**EXTRACTED MATERIAL:**
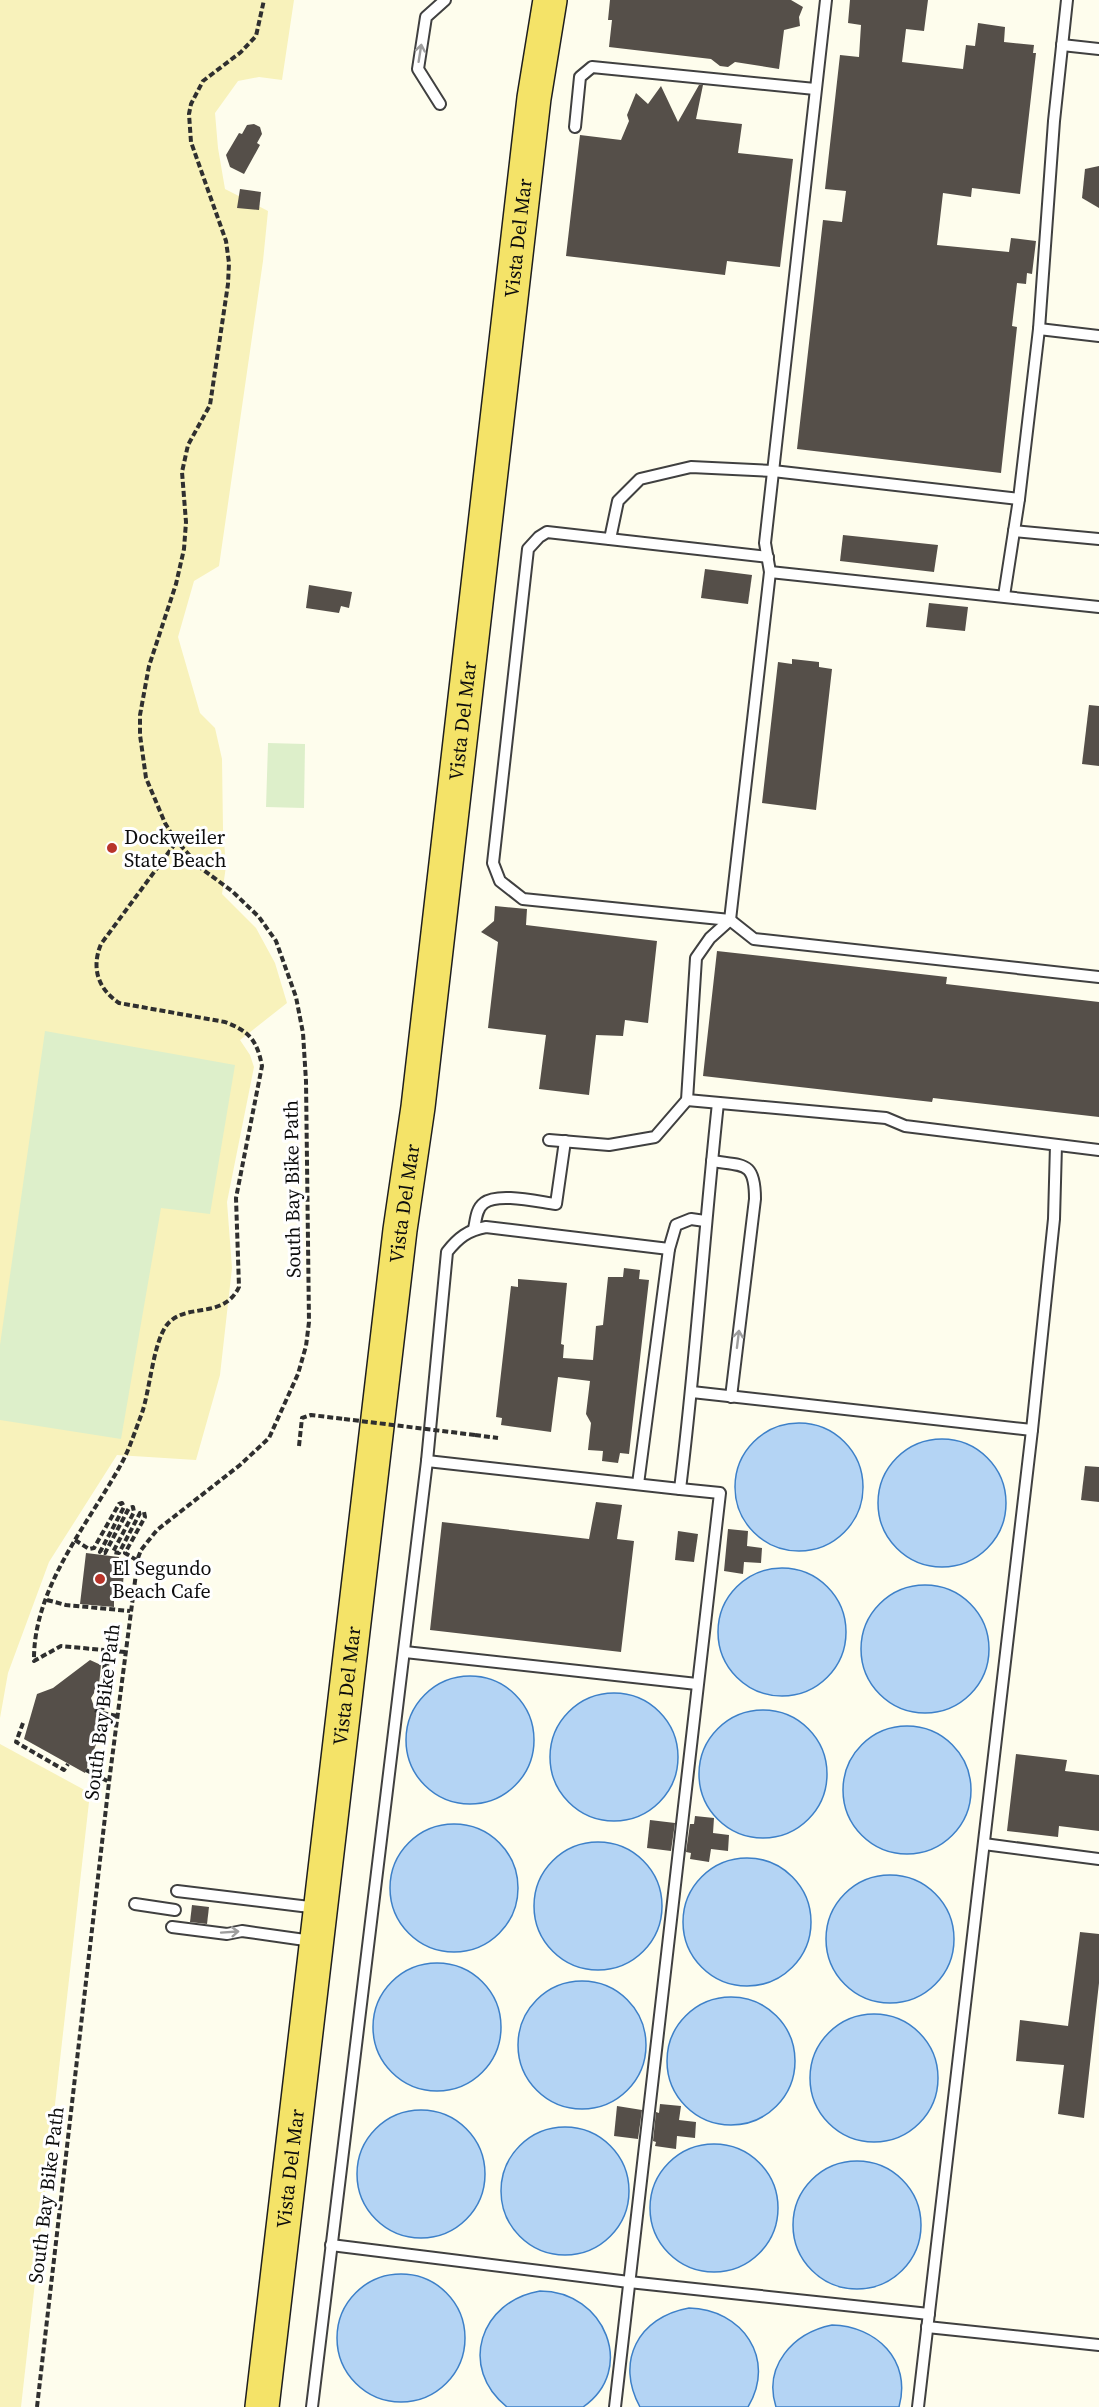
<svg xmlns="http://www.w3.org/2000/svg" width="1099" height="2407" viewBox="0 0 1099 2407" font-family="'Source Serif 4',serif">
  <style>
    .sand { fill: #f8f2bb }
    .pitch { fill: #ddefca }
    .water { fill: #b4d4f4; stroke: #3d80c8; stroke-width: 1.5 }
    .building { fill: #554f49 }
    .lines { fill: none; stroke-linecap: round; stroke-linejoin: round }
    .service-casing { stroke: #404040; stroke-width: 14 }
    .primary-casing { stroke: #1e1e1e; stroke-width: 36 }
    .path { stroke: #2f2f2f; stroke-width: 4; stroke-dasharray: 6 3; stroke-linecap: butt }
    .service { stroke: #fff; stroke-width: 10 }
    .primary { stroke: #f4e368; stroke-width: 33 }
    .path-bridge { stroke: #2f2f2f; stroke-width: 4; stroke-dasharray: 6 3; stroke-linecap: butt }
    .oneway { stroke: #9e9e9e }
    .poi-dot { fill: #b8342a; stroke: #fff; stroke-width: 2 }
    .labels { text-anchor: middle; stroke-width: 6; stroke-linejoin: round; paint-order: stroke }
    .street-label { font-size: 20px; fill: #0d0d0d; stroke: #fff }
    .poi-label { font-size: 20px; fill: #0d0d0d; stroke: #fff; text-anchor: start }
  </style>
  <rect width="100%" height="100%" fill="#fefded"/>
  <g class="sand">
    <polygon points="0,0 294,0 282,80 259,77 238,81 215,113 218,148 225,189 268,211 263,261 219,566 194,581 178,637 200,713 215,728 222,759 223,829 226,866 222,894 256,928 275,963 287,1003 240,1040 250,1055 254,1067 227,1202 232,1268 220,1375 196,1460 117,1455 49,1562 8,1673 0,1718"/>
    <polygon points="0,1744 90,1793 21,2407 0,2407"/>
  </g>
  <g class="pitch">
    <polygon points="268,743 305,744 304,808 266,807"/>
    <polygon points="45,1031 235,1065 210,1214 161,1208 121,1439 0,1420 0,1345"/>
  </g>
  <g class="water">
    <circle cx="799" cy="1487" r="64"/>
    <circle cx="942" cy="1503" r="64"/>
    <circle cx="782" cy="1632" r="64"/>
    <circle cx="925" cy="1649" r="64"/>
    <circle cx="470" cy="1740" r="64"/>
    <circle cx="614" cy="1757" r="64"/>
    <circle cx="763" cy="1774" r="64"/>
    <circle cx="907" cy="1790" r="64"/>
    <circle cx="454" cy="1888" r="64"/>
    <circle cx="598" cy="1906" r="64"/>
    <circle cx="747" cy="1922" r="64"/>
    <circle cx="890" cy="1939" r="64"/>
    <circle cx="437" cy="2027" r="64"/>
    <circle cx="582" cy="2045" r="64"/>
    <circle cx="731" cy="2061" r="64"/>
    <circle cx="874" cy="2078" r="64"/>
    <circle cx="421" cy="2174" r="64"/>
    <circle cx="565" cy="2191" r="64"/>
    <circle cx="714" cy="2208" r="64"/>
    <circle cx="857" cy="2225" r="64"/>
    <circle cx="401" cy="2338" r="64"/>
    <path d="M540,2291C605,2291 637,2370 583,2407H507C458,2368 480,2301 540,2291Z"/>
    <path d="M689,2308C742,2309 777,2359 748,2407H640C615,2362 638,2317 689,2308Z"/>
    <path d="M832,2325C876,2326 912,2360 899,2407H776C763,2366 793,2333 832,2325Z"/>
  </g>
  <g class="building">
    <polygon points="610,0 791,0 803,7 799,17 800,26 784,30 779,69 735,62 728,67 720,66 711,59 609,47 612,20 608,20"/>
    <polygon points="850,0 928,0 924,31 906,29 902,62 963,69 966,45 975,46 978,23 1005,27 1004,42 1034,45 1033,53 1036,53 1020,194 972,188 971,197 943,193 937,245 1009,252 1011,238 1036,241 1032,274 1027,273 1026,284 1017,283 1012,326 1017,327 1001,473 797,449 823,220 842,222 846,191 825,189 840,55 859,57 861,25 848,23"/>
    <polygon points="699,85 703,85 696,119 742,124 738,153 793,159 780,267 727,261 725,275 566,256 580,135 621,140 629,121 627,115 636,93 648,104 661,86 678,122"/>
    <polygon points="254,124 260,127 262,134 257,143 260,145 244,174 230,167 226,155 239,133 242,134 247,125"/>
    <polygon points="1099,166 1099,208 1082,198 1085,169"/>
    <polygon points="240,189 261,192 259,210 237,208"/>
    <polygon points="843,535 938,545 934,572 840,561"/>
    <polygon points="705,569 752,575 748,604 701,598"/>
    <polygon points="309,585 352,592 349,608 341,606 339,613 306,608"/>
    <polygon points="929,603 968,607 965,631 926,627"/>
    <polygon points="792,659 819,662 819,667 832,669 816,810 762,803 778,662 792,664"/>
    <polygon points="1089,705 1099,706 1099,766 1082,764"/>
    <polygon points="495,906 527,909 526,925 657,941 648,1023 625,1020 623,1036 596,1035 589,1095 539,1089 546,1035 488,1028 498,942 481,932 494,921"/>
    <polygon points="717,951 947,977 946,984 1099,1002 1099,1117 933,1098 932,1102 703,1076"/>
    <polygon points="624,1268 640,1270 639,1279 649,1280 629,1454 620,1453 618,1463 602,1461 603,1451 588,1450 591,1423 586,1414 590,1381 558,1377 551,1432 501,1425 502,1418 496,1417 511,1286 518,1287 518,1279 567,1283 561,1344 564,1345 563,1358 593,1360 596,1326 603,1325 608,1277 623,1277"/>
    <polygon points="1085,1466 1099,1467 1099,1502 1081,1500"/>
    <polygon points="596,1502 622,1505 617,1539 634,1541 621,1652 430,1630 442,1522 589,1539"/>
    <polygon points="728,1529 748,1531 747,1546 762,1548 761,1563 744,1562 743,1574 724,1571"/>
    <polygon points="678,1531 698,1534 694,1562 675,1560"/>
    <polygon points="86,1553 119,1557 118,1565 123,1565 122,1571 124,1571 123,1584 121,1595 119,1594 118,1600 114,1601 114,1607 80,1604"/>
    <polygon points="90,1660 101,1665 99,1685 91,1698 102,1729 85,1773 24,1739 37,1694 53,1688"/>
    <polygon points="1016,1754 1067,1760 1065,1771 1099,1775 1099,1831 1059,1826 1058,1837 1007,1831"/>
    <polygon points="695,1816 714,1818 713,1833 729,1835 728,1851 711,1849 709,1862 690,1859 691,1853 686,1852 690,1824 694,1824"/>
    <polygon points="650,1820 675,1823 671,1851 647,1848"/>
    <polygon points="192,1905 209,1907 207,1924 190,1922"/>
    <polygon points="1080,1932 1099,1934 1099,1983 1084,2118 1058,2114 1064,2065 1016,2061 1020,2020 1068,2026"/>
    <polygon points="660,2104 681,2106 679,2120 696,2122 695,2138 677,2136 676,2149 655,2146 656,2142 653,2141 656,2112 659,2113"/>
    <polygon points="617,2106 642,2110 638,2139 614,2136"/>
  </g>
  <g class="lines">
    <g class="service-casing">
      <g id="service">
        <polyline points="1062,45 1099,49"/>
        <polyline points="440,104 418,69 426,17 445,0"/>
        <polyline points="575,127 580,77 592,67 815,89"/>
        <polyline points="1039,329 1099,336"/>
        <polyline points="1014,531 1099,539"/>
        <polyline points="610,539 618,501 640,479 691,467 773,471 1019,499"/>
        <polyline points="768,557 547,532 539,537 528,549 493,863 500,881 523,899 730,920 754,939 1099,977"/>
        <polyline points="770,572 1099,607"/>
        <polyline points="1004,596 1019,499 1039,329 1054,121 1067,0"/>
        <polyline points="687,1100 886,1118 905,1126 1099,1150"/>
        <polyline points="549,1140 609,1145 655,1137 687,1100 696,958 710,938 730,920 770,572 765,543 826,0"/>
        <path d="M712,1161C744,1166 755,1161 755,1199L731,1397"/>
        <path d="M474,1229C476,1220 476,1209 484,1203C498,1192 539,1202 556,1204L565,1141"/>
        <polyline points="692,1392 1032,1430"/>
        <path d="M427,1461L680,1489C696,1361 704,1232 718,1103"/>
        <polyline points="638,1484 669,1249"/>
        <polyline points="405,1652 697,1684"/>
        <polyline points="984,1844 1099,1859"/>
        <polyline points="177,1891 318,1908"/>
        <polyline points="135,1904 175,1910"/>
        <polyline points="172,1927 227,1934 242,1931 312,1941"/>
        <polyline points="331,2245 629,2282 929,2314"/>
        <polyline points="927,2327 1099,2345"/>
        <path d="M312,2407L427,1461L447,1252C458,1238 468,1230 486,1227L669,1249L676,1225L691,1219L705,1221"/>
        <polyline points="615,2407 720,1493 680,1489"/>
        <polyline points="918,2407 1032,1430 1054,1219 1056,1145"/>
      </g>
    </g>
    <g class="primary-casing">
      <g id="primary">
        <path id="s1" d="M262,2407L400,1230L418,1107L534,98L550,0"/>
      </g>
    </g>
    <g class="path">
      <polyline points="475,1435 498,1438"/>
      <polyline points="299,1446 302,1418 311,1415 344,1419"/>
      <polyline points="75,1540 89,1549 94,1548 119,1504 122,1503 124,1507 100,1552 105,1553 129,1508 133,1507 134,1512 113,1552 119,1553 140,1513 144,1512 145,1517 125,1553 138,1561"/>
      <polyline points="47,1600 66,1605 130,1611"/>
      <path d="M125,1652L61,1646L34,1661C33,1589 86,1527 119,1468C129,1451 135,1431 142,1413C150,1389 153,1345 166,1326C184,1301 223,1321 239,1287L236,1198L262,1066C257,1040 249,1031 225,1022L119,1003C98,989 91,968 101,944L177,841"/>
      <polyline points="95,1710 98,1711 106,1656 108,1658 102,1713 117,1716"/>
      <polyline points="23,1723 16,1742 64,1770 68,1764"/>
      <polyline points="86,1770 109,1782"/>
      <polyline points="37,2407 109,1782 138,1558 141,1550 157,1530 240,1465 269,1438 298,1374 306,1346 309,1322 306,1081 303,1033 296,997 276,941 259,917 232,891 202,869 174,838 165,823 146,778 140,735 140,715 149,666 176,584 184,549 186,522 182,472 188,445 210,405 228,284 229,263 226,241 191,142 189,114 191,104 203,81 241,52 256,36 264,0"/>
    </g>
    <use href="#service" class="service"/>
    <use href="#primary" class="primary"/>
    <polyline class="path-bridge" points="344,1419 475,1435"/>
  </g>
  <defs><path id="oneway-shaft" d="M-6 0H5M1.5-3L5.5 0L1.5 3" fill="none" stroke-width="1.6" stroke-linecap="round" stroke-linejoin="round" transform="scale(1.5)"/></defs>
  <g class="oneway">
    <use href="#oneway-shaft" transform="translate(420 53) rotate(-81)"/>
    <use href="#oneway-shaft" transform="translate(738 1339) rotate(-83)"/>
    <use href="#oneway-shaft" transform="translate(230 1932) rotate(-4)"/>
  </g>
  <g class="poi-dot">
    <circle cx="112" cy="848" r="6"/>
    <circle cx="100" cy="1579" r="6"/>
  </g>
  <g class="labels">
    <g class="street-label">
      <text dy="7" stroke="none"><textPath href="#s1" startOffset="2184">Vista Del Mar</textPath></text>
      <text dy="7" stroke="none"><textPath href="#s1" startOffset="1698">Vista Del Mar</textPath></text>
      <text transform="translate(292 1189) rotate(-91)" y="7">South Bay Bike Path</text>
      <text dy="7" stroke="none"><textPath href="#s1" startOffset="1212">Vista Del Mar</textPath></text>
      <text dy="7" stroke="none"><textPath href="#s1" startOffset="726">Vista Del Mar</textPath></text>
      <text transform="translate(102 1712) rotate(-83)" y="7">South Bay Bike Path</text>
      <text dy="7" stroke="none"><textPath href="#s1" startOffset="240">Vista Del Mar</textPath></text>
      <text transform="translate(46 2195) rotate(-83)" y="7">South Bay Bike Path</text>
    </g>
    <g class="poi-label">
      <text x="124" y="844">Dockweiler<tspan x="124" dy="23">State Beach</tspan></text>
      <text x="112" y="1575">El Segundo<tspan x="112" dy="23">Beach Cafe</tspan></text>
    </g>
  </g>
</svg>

**WHAT YOU SHOULD DO:** Filter the listing above so that only lines holding the word "linejoin" remain, and report those lines.

**SOLUTION FOR THIS TASK:**
    .lines { fill: none; stroke-linecap: round; stroke-linejoin: round }
    .labels { text-anchor: middle; stroke-width: 6; stroke-linejoin: round; paint-order: stroke }
  <defs><path id="oneway-shaft" d="M-6 0H5M1.5-3L5.5 0L1.5 3" fill="none" stroke-width="1.6" stroke-linecap="round" stroke-linejoin="round" transform="scale(1.5)"/></defs>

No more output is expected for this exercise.